Set task - Arrange the lines below as a numbered list, skipping blank lines and leaving the pictures out of your answer.

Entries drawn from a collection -
= = = =
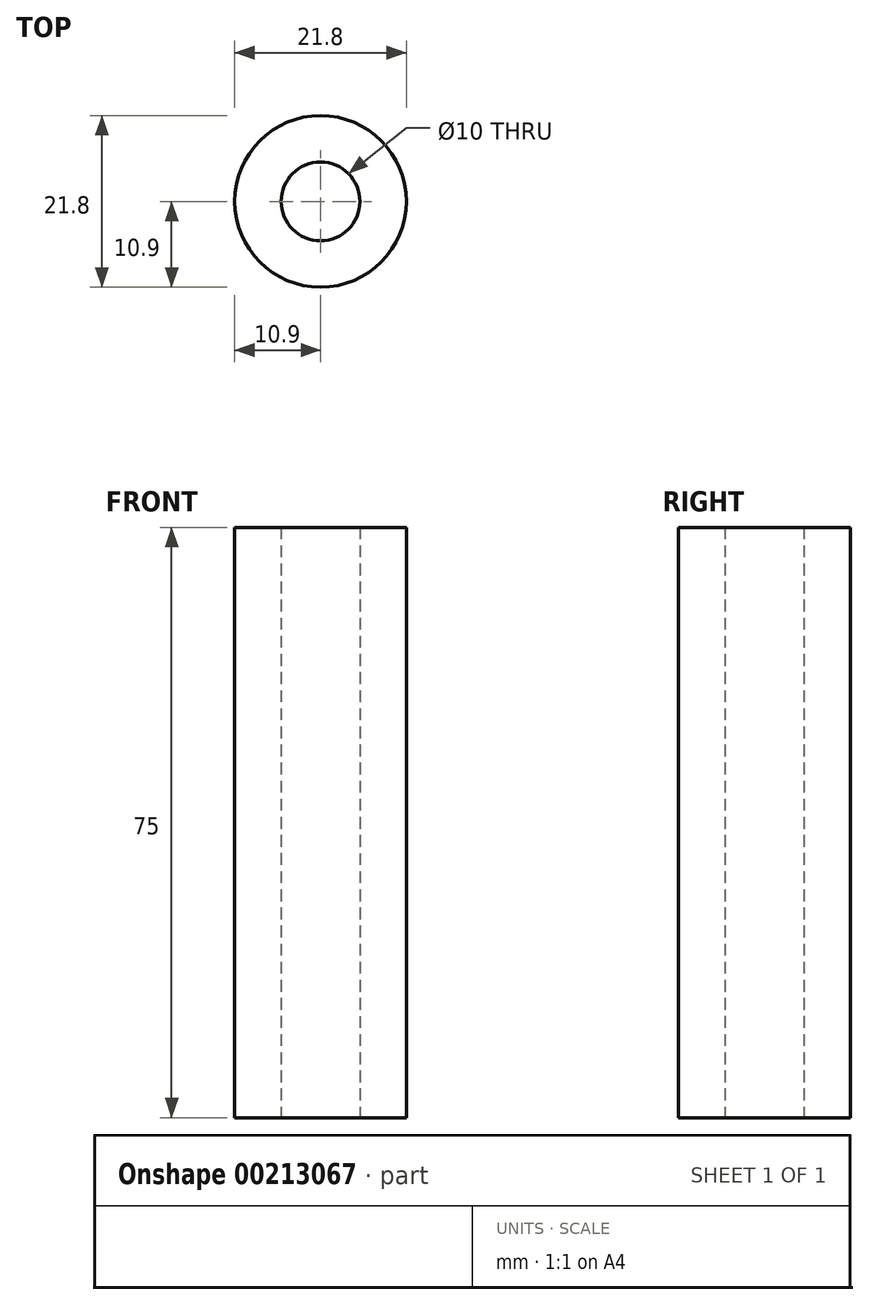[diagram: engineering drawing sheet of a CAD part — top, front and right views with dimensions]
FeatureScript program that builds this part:
annotation { "Feature Type Name" : "Feature", "Feature Type Description" : "" }
export const myFeature = defineFeature(function(context is Context, id is Id, definition is map)
    precondition{}
    {
        {
            var Q0;
            Q0=qCreatedBy(makeId("Top.planeOp"),FACE);
            var sketch = newSketch(context, id + "F0", { "sketchPlane" : qUnion([Q0])});
            skCircle(sketch, "E0", {"center": v(0, 0) * mm, "radius": 10.9 * mm});
            skSolve(sketch);
        }
        {
            var Q0;
            Q0=makeQuery(id+"F0.imprint","IMPRINT",FACE,{"disambiguationData":[TD([[makeQuery(id+"F0.imprint","IMPRINT",EDGE,{"derivedFrom":sQuery(id+"F0.wireOp",EDGE,"E0")}),1.0]])]});
            extrude(context, id + "F1", {"entities" : qUnion([Q0]), "depth" : 75 * mm});
        }
        {
            var Q0;
            Q0=qCreatedBy(makeId("Top.planeOp"),FACE);
            var sketch = newSketch(context, id + "F2", { "sketchPlane" : qUnion([Q0])});
            skCircle(sketch, "E1", {"center": v(0, 0) * mm, "radius": 5 * mm});
            skSolve(sketch);
        }
        {
            var Q0;
            Q0 = qSketchRegion(id + "F2", true);
            extrude(context, id + "F3", {"entities" : qUnion([Q0]), "operationType" : NewBodyOperationType.REMOVE, "depth" : 80 * mm});
        }
    });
= = = =
Final result -
1. [diagram: engineering drawing sheet of a CAD part — top, front and right views with dimensions]
2. FeatureScript program that builds this part:
3. annotation { "Feature Type Name" : "Feature", "Feature Type Description" : "" }
4. export const myFeature = defineFeature(function(context is Context, id is Id, definition is map)
5.     precondition{}
6.     {
7.         {
8.             var Q0;
9.             Q0=qCreatedBy(makeId("Top.planeOp"),FACE);
10.             var sketch = newSketch(context, id + "F0", { "sketchPlane" : qUnion([Q0])});
11.             skCircle(sketch, "E0", {"center": v(0, 0) * mm, "radius": 10.9 * mm});
12.             skSolve(sketch);
13.         }
14.         {
15.             var Q0;
16.             Q0=makeQuery(id+"F0.imprint","IMPRINT",FACE,{"disambiguationData":[TD([[makeQuery(id+"F0.imprint","IMPRINT",EDGE,{"derivedFrom":sQuery(id+"F0.wireOp",EDGE,"E0")}),1.0]])]});
17.             extrude(context, id + "F1", {"entities" : qUnion([Q0]), "depth" : 75 * mm});
18.         }
19.         {
20.             var Q0;
21.             Q0=qCreatedBy(makeId("Top.planeOp"),FACE);
22.             var sketch = newSketch(context, id + "F2", { "sketchPlane" : qUnion([Q0])});
23.             skCircle(sketch, "E1", {"center": v(0, 0) * mm, "radius": 5 * mm});
24.             skSolve(sketch);
25.         }
26.         {
27.             var Q0;
28.             Q0 = qSketchRegion(id + "F2", true);
29.             extrude(context, id + "F3", {"entities" : qUnion([Q0]), "operationType" : NewBodyOperationType.REMOVE, "depth" : 80 * mm});
30.         }
31.     });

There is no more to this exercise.